Stored data

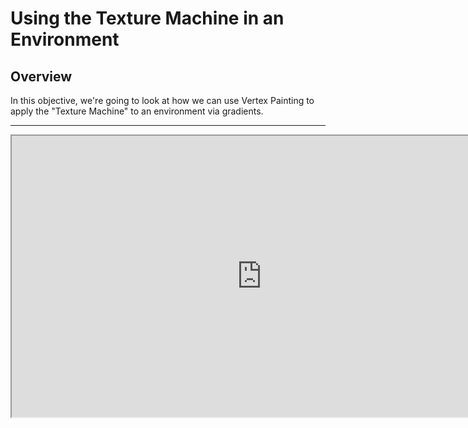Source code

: # Using the Texture Machine in an Environment

<h2>Overview</h2>
<p>In this objective, we're going to look at how we can use Vertex Painting to apply the "Texture Machine" to an environment via gradients.</p>
<hr>
<p><iframe src="https://www.youtube.com/embed/giwO_GR_2Fs?rel=0" width="800" height="450" allowfullscreen="allowfullscreen" allow="accelerometer; autoplay; clipboard-write; encrypted-media; gyroscope; picture-in-picture"></iframe></p>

▸ Try it
Give every line in the records above as a Markdown table with two columns, "Row" and "Line". Leave out the blank lines and the pictures.

▸ Solution below
| Row | Line |
|---|---|
| 1 | Source code |
| 2 | : # Using the Texture Machine in an Environment |
| 3 | <h2>Overview</h2> |
| 4 | <p>In this objective, we're going to look at how we can use Vertex Painting to apply the "Texture Machine" to an environment via gradients.</p> |
| 5 | <hr> |
| 6 | <p><iframe src="https://www.youtube.com/embed/giwO_GR_2Fs?rel=0" width="800" height="450" allowfullscreen="allowfullscreen" allow="accelerometer; autoplay; clipboard-write; encrypted-media; gyroscope; picture-in-picture"></iframe></p> |